The water analysis, led by Jake Ulrich, a PhD candidate in Ferguson’s lab, found that in certain parts of the water column, glyphosate is interacting with cations--positively charged ions such as calcium and magnesium--and therefore doesn’t quickly break down, persisting in the ground for years. Forty-four percent of the wells in the CKDu region was contaminated with glyphosate. Parallel research in the Jayasundara lab showed that glyphosate and metal-ion complexes can be toxic to the kidney, especially during human development. This work took the team back to Sri Lanka to find that children in CKDu communities also show higher levels of kidney damage.

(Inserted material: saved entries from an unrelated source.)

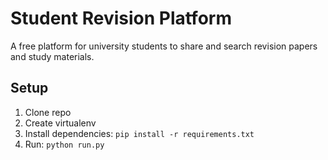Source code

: # Student Revision Platform

A free platform for university students to share and search revision papers and study materials.

## Setup
1. Clone repo
2. Create virtualenv
3. Install dependencies: `pip install -r requirements.txt`
4. Run: `python run.py`
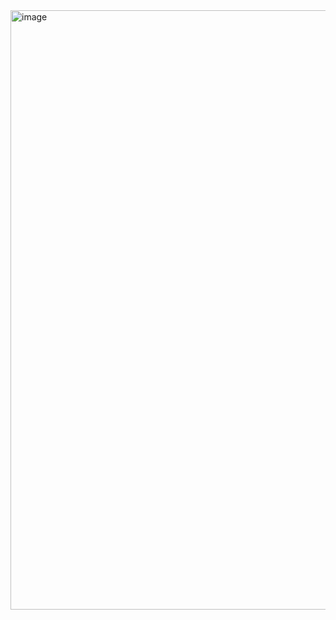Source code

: <img width="959" alt="image" src="https://github.com/user-attachments/assets/b506a729-d6fd-4f3a-9d0e-f2da482722ef">
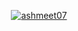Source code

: <p align="center">
  <a href="https://github-profile-trophy.vercel.app/?username=ashmeet07">
    <img src="https://github-profile-trophy.vercel.app/?username=ashmeet07" alt="ashmeet07" />
  </a>
</p>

“Now that we know at least one risk factor that increases risk of kidney diseases, what are some of the interventions we can make?” Jayasundara said. With the help of community organizers and local doctors, the work also looks to advance environmental justice. Given the impacts on children, THEME raised donations from the expatriate Sri Lankan community in North Carolina to establish water-filtration units at two schools for students 7-11 years old.
“What I enjoy the most is the opportunity we get to learn and train people on both sides,” Jayasundara said, referring to local teachers, students at Sri Lankan universities, and Duke students. “Diseases might come and go,” he said, but with multi-directional learning and training, “we can work within a community that can lead to better outcomes.”